BoringSSL (17 Oct 2015)
We recently switched Google's two billion line repository over to BoringSSL, our fork of OpenSSL. This means that BoringSSL is now powering Chromium (on nearly all platforms), Android M and Google's production services. For the first time, the majority of Google's products are sharing a single TLS stack and making changes no longer involves several days of work juggling patch files across multiple repositories.
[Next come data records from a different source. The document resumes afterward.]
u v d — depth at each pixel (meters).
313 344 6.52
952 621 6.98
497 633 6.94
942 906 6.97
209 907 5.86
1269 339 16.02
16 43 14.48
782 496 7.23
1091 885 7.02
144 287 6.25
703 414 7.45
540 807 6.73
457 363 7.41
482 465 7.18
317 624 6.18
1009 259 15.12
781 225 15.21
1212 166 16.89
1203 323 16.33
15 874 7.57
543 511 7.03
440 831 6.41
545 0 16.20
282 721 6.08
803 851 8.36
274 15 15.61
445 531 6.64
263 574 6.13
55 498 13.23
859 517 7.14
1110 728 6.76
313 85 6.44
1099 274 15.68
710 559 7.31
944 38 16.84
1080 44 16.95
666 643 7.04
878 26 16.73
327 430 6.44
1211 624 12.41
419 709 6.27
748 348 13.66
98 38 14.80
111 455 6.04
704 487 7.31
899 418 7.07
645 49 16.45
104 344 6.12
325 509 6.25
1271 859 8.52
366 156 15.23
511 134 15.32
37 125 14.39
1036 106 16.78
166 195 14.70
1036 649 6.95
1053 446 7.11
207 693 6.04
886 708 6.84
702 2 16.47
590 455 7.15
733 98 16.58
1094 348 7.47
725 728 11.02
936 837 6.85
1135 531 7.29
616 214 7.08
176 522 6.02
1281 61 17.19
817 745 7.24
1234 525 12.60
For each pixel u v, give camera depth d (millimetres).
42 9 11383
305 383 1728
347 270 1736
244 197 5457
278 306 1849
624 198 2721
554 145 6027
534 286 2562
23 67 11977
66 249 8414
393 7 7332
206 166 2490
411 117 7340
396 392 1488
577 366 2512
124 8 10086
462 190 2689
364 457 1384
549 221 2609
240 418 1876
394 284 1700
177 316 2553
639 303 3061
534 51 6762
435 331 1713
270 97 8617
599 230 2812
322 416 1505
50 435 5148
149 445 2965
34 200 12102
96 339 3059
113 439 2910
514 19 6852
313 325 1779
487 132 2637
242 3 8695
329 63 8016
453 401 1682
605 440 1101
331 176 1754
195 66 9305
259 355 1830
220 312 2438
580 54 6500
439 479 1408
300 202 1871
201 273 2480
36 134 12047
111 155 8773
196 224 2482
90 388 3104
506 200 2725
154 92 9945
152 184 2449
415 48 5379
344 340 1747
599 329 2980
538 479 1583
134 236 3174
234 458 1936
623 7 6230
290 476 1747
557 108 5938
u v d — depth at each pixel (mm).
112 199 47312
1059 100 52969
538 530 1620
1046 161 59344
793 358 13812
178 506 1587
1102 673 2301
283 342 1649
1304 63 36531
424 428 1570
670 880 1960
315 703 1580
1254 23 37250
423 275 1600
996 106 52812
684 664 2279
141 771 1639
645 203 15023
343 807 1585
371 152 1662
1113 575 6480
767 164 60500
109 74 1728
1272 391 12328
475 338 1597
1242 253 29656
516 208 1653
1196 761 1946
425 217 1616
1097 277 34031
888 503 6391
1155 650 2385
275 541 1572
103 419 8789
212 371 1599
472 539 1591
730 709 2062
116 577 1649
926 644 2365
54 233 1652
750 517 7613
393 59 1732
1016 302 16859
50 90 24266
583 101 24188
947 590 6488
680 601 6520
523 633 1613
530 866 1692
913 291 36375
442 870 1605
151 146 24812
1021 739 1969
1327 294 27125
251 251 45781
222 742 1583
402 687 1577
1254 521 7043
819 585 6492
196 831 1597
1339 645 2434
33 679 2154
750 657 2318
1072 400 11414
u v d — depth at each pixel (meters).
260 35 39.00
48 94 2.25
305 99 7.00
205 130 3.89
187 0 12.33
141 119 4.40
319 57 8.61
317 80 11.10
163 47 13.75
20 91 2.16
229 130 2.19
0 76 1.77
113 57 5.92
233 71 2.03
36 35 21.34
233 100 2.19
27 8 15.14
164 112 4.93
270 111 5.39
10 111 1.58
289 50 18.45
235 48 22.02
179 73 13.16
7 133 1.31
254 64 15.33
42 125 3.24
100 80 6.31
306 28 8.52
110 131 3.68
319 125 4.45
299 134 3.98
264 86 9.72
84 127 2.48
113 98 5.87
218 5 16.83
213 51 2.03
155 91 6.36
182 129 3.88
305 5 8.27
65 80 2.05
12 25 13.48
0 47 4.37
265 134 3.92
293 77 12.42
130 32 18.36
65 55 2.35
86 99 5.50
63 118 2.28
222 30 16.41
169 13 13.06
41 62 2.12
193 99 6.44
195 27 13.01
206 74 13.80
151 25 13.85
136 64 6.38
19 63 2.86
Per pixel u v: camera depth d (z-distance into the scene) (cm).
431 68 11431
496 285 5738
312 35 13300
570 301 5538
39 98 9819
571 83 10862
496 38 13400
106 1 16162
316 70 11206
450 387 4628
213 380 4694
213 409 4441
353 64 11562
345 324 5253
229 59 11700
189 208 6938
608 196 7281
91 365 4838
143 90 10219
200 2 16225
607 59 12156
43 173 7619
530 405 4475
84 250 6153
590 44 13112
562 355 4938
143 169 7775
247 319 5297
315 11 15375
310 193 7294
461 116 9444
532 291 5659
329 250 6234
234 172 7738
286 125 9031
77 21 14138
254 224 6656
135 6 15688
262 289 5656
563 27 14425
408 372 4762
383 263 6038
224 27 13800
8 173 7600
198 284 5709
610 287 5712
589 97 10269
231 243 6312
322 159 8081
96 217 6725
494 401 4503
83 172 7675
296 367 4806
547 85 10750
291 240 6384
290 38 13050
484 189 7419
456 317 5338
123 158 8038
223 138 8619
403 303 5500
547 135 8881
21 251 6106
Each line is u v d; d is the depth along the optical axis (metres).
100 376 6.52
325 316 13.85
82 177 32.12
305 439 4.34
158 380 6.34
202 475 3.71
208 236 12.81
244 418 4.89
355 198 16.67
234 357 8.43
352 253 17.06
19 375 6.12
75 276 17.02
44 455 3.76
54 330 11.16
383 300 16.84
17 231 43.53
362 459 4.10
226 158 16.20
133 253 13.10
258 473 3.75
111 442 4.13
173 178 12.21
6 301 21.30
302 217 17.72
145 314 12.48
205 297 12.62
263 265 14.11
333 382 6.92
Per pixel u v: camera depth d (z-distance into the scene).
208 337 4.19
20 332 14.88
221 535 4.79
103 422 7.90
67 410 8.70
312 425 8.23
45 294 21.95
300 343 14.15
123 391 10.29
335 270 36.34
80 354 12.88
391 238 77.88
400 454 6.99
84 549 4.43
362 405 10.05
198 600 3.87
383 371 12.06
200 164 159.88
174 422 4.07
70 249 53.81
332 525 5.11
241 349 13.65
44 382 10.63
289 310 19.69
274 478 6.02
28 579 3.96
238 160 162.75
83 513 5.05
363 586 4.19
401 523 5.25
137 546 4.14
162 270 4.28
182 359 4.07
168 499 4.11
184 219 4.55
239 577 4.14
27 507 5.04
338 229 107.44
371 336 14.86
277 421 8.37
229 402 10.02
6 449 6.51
This is a big positive for Google and I'm going to document some of the changes that we've made in BoringSSL in this post. I am not saying that people should be ditching OpenSSL and switching to BoringSSL. For Linux distributions that doesn't even make sense because we've removed too much for many applications to run unaltered and, without linker trickery, it's not possible to have both OpenSSL and BoringSSL in the same process because their symbols will collide. Even if you're in the position of shipping your own TLS stack with your code, you should still heed the warnings in the README well.
OpenSSL have considerably improved their processes since last April, which is great and important because huge swathes of the Internet will continue to depend on it. BoringSSL started before those changes but, even taking them into consideration, I'm still happy with my decision to fork. (But note that Google employs OpenSSL team members Emilia Käsper, Bodo Möller and Ben Laurie and contributes monetarily via the Core Infrastructure Initiative, so we haven't dropped our support of OpenSSL as a project.)
With that in mind, I'm going to mention some of the cleanups that we've done in BoringSSL from the lowest level, upwards. While most people should continue to use OpenSSL, there are lots of developers outside of Google who work on Chromium and Android and thus this document shouldn't be internal to Google. This post may seem critical of OpenSSL, but remember that many of these changes are possible because we only have to worry about Google's needs—we have an order of magnitude fewer platforms and configurations to support than OpenSSL and we don't keep any ABI compatibility. We also have the superpower of being able to change, where needed, the code that calls BoringSSL, so you can't really compare the two.
The “we”, above, is primarily myself and my colleagues David Benjamin and Matt Braithwaite. But BoringSSL is open source and Brian Smith has clocked up 55 patches and we've also had contributions from Opera and CloudFlare. (Brian's number would be higher if I had had more time to review his pending changes in the past couple of weeks).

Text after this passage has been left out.